After reunification in 1990 the lawyer who had negotiated the "Häftlingsfreikauf" releases on behalf of the East German government, Wolfgang Vogel, wrote to Brigitte Klump a letter, dated 13 November 1991, apologizing that he had not been permitted to co-operate with her ("dass sie unter den damaligen Verhältnissen nicht kooperieren durften") under the structures in place before 1990. He also stressed that he had not himself had any involvement in the releases secured as a result of her United Nations applications. The East German authorities had been influenced by a strong fear of any diminution in the country's reputation internationally. It was from Vogel that the figure of 4,000 came, as the number of East German citizens who had been released without any of the financial incentives involved in "Häftlingsfreikauf", because they had appeared on Brigitte Klump's lists for submission to the international body. In cases where the Stasi petitioned against release of victims on Klump's list, a telegramme from Klump to the East German legal authorities could be followed by authorization of their release to the west within fourteen days. The country's senior legal officers were generally keen to avoid United Nations appearances. As soon as a fresh application with a new list of prisoner release applications had been lodged with the UN authorities in Geneva, the authorities in East Germany usually released those listed without waiting for the matter to proceed to a hearing.

===Security services===
After reunification research in the Stasi records disclosed that Brigitte Klump had been identified by the Ministry for State Security as an "enemy of the state" ("Feindperson") across the Inner-German border. She was assigned to the ministry's "Central Coordination Group (ZKG) - Department 5", and included in a more wide ranging programme under the code name "Kloster", which was presumably a reference to the title of her first book. Until 1989 Klump was one of those targeted for one of the Stasi's systematic undermining campaigns.
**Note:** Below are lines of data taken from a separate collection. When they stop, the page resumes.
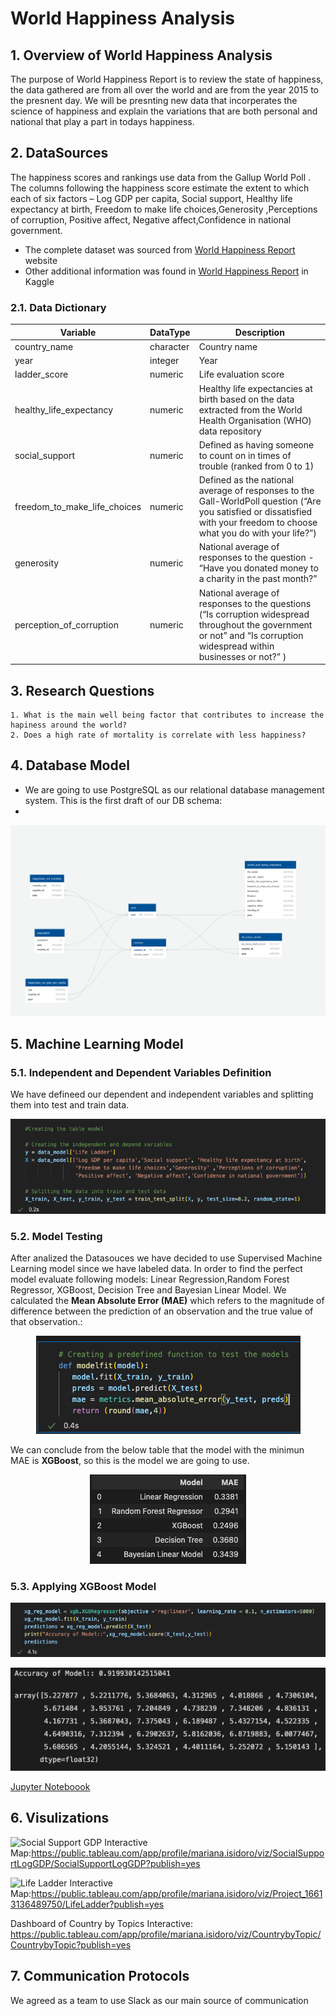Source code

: # World Happiness Analysis

## 1. Overview of World Happiness Analysis

The purpose of World Happiness Report is to review the state of happiness, the data gathered are from all over the world and are from the year 2015 to the presnent day. We will be presnting new data that incorperates the science of happiness and explain the variations that are both personal and national that play a part in todays happiness.


##  2. DataSources

The happiness scores and rankings use data from the Gallup World Poll . The columns following the happiness score estimate the extent to which each of six factors – Log GDP per capita, Social support, Healthy life expectancy at birth, Freedom to make life choices,Generosity ,Perceptions of corruption, Positive affect, Negative affect,Confidence in national government.

* The complete dataset was sourced from [World Happiness Report](https://worldhappiness.report/ed/2022/#appendices-and-data) website
* Other additional information was found in [World Happiness Report](https://worldhappiness.report/ed/2022/#appendices-and-data) in Kaggle

### 2.1. Data Dictionary

| Variable | DataType | Description |
| -------- | -------- | ----------- |
| country_name | character | Country name |
| year | integer | Year|
| ladder_score | numeric | Life evaluation score |
| healthy_life_expectancy |	numeric | Healthy life expectancies at birth based on the data extracted from the World Health Organisation (WHO) data repository |
| social_support | numeric |Defined as having someone to count on in times of trouble (ranked from 0 to 1)
| freedom_to_make_life_choices | numeric | Defined as the national average of responses to the Gall-WorldPoll question (“Are you satisfied or dissatisfied with your freedom to choose what you do with your life?”) |
| generosity | numeric | National average of responses to the question - “Have you donated money to a charity in the past month?” |
| perception_of_corruption |numeric | National average of responses to the questions (“Is corruption widespread throughout the government or not” and “Is corruption widespread within businesses or not?” ) |


## 3. Research Questions

    1. What is the main well being factor that contributes to increase the hapiness around the world?
    2. Does a high rate of mortality is correlate with less happiness?

## 4.  Database Model

 * We are going to use PostgreSQL as our relational database management system. This is the first draft of our DB schema: 
 * 
<p align="center">
  <img  src="db_squema_draft1.png" >
</p>


## 5. Machine Learning Model
### 5.1. Independent and Dependent Variables Definition

We have defineed our dependent and independent variables and splitting them into test and train data.

<p align="center">
  <img  src="Resources/ML1.png" >
</p>

### 5.2. Model Testing
 After analized the Datasouces we have decided to use Supervised Machine Learning model since we have labeled data. In order to find the perfect model evaluate following models: Linear Regression,Random Forest Regressor, XGBoost, Decision Tree and Bayesian Linear Model. We calculated the **Mean Absolute Error (MAE)** which refers to the magnitude of difference between the prediction of an observation and the true value of that observation.:

<p align="center">
  <img  src="Resources/ML2.png" >
</p>
 
 We can conclude from the below table that the model with the minimun MAE is **XGBoost**, so this is the model we are going to use.
 
 <p align="center">
  <img  src="Resources/ML3.png" >
</p>
 
### 5.3. Applying XGBoost Model

<p align="center">
  <img  src="Resources/ML4.png" >
</p>
<p align="center">
  <img  src="Resources/ML5.png" >
</p>

 [Jupyter Noteboook](https://github.com/melissa95marin/Final-Project/blob/main/hapiness_models.ipynb)

## 6. Visulizations
![Social Support GDP](https://user-images.githubusercontent.com/102998228/187049204-96c96155-9b1c-4bdc-90a1-e6c206e923dd.PNG)
Interactive Map:https://public.tableau.com/app/profile/mariana.isidoro/viz/SocialSupportLogGDP/SocialSupportLogGDP?publish=yes

![Life Ladder](https://user-images.githubusercontent.com/102998228/187049215-b0768156-1eea-4f90-a2a6-49e68db40708.PNG)
Interactive Map:https://public.tableau.com/app/profile/mariana.isidoro/viz/Project_16613136489750/LifeLadder?publish=yes

Dashboard of Country by Topics Interactive: https://public.tableau.com/app/profile/mariana.isidoro/viz/CountrybyTopic/CountrybyTopic?publish=yes

## 7. Communication Protocols

We agreed as a team to use Slack as our main source of communication


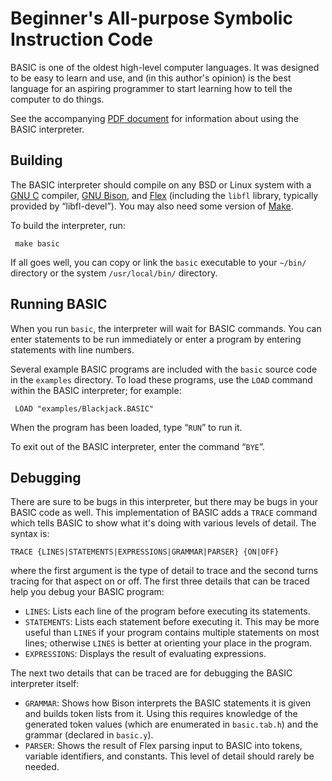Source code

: # Beginner's All-purpose Symbolic Instruction Code

BASIC is one of the oldest high-level computer languages.  It was
designed to be easy to learn and use, and (in this author's opinion)
is the best language for an aspiring programmer to start learning how
to tell the computer to do things.

See the accompanying [PDF document](docs/basic.pdf) for information
about using the BASIC interpreter.

## Building

The BASIC interpreter should compile on any BSD or Linux system with a
[GNU C](https://gcc.gnu.org/) compiler, [GNU
Bison](https://www.gnu.org/software/bison/), and
[Flex](https://en.wikipedia.org/wiki/Flex_(lexical_analyser_generator))
(including the `libfl` library, typically provided by “libfl-devel”).
You may also need some version of
[Make](https://www.gnu.org/software/make/).

To build the interpreter, run:

     make basic

If all goes well, you can copy or link the `basic` executable to your
`~/bin/` directory or the system `/usr/local/bin/` directory.

## Running BASIC

When you run `basic`, the interpreter will wait for BASIC commands.
You can enter statements to be run immediately or enter a program by
entering statements with line numbers.

Several example BASIC programs are included with the `basic` source
code in the `examples` directory.  To load these programs, use the
`LOAD` command within the BASIC interpreter; for example:

     LOAD "examples/Blackjack.BASIC"

When the program has been loaded, type “`RUN`” to run it.

To exit out of the BASIC interpreter, enter the command “`BYE`”.

## Debugging

There are sure to be bugs in this interpreter, but there may be bugs
in your BASIC code as well.  This implementation of BASIC adds a
`TRACE` command which tells BASIC to show what it's doing with various
levels of detail.  The syntax is:

    TRACE {LINES|STATEMENTS|EXPRESSIONS|GRAMMAR|PARSER} {ON|OFF}

where the first argument is the type of detail to trace and the second
turns tracing for that aspect on or off.  The first three details that
can be traced help you debug your BASIC program:

* `LINES`: Lists each line of the program before executing its statements.
* `STATEMENTS`: Lists each statement before executing it.  This may be
  more useful than `LINES` if your program contains multiple
  statements on most lines; otherwise `LINES` is better at orienting
  your place in the program.
* `EXPRESSIONS`: Displays the result of evaluating expressions.

The next two details that can be traced are for debugging the BASIC
interpreter itself:

* `GRAMMAR`: Shows how Bison interprets the BASIC statements it is
  given and builds token lists from it.  Using this requires knowledge
  of the generated token values (which are enumerated in
  `basic.tab.h`) and the grammar (declared in `basic.y`).
* `PARSER`: Shows the result of Flex parsing input to BASIC into
  tokens, variable identifiers, and constants.  This level of detail
  should rarely be needed.
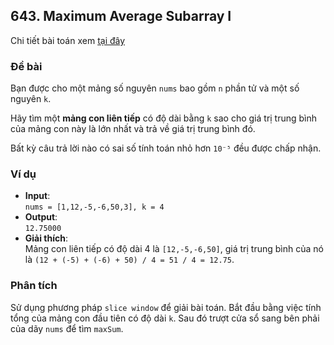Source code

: ## 643. Maximum Average Subarray I

Chi tiết bài toán xem [tại đây](https://leetcode.com/problems/maximum-average-subarray-i/description)

### Đề bài

Bạn được cho một mảng số nguyên `nums` bao gồm `n` phần tử và một số nguyên `k`.

Hãy tìm một **mảng con liên tiếp** có độ dài bằng `k` sao cho giá trị trung bình của mảng con này là lớn nhất và trả về giá trị trung bình đó.

Bất kỳ câu trả lời nào có sai số tính toán nhỏ hơn `10⁻⁵` đều được chấp nhận.

### Ví dụ
- **Input**:  
  `nums = [1,12,-5,-6,50,3], k = 4`
- **Output**:  
  `12.75000`
- **Giải thích**:  
  Mảng con liên tiếp có độ dài 4 là `[12,-5,-6,50]`, giá trị trung bình của nó là `(12 + (-5) + (-6) + 50) / 4 = 51 / 4 = 12.75`.

### Phân tích
Sử dụng phương pháp `slice window` để giải bài toán.
Bắt đầu bằng việc tính tổng của mảng con đầu tiên có độ dài `k`.
Sau đó trượt cửa sổ sang bên phải của dãy `nums` để tìm `maxSum`.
Officials from the Stasi chief's office circulated instructions to 19 East German departments of state to undertake activities that involved spreading compromising misinformation and espionage activities against the author and her family.

==Personal life==
Brigitte Klump married firstly in 1958 to Johannes Zirwas who later became a sociology professor.

Her second marriage, in 1960, was to Wolf Heckmann (1929–2006), a journalist-writer who in 1969 became editor-in-chief of the Hamburger Morgenpost, a mass-circulation daily newspaper. This marriage resulted in two recorded children, including the singer-composer Inga Heckmann. Klump's second marriage ended in 1988.

Klump died on 10 July 2023, at the age of 88.